Wee et al. (15) retrospectively reviewed 10 patients with recalcitrant erosive OLP (including vulvovaginal and penile involvement) treated with MMF for 3.7 years. Six achieved remission, 1 had well-controlled disease, and 3 partially controlled disease.

3.2.2. Azathioprine

In a case series by Verma et al. (16), 9 patients with severe erosive OLP or generalized LP received azathioprine 2 mg/kg daily for 3 - 7 months. Therapeutic response was determined by flattening or healing of lesions and decrease in irritation severity and burning. Seven (77.8%) patients had excellent response, 1 (11.1%) demonstrated good response, and 1 poor response. All reponders started improving within 4 - 6 weeks of therapy (16).

3.2.3. Methotrexate

Cline et al. (17) retrospectively reviewed 27 women with recalcitrant erosive vulvar LP treated with methotrexate 12.5 mg for 15.6 months. Improvement, defined as decrease in active inflammation and number of lesions at 1-month follow-up, was achieved in 70% (17). In a prospective trial by Lajevardi et al. (18), 18 patients with refractory erosive OLP received methotrexate 15 mg weekly for 12 weeks. Authors reported partial response or better in 15 (83.3%) patients, with pain reduction assessed by Visual Analogue scale (VAS) score (18). Chauhan et al. (19) compared efficacy of triamcinolone acetonide 0.1% oral paste, oral methotrexate, and combination of the 2 in moderate to severe OLP. Forty-five patients were treated for 16 weeks. Patients in the combination group had significantly better reduction in outcomes compared to the other groups (19). In a case series by Jang and Fischer (20), four women with severe longstanding erosive vulvovaginal LP received methotrexate 2.5 - 7.5 mg weekly plus topical tacrolimus and clobetasol; all cases experienced improvement in symptoms and healing of lesions within 4 - 8 weeks.

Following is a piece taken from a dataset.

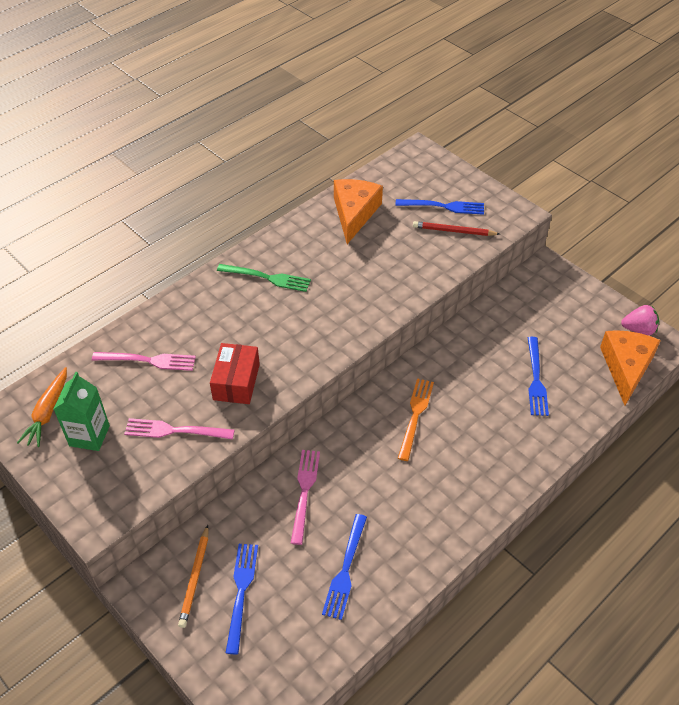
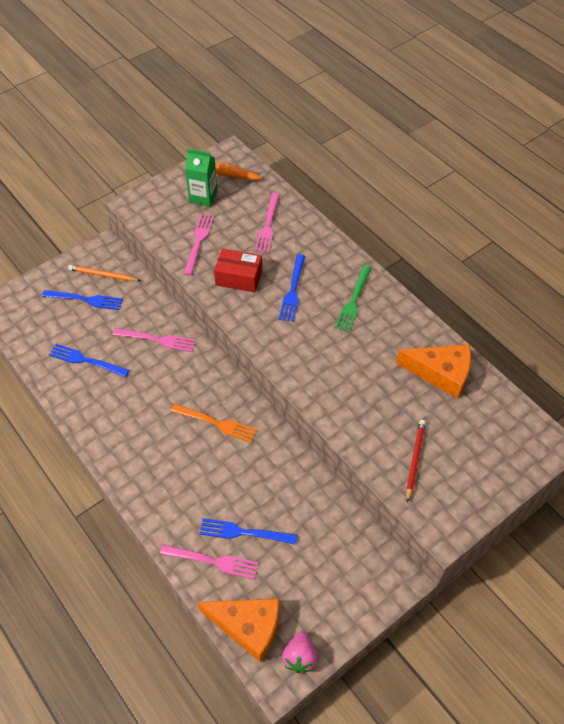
camera: 95 degrees right, 5 degrees up
(444, 206) = (454, 456): blue fork -> blue fork (293, 291)
(573, 400) = (213, 561): none -> pink fork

3.3. Direct Anti-T Cell Agents: Cyclosporine, Tacrolimus, and Extracorporeal Photochemotherapy

3.3.1. Cyclosporine

Two case reports demonstrated successful treatment of esophageal LP (ELP) with cyclosporine 150 mg b.i.d for 6 weeks (21, 22). Boyce et al. (21) used cyclosporine for erosive MLP with oral, genital, esophageal, and ocular involvement with secondary epiphora. After 6 weeks there was marked reduction in genital and oral ulceration, improvement of dysphagia and odynophagia, and complete epiphora resolution (21).

3.3.2. Tacrolimus

Yeo and Ormerod (23) and Chen and Sami (24) reported effective use of oral tacrolimus in OLP and genital LP. The 2 patients reported by Yeo and Ormerod (23) received 2 - 4 mg of tacrolimus b.i.d (0.05 - 0.15 mg/kg) and experienced improvement in vulvalar and oral symptoms within 6 weeks. Chen and Sami (24) treated 3 patients with tacrolimus 0.5 - 1.0 mg b.i.d; all demonstrated improvement of pain, gingival erythema, and oral lesions after 4 weeks.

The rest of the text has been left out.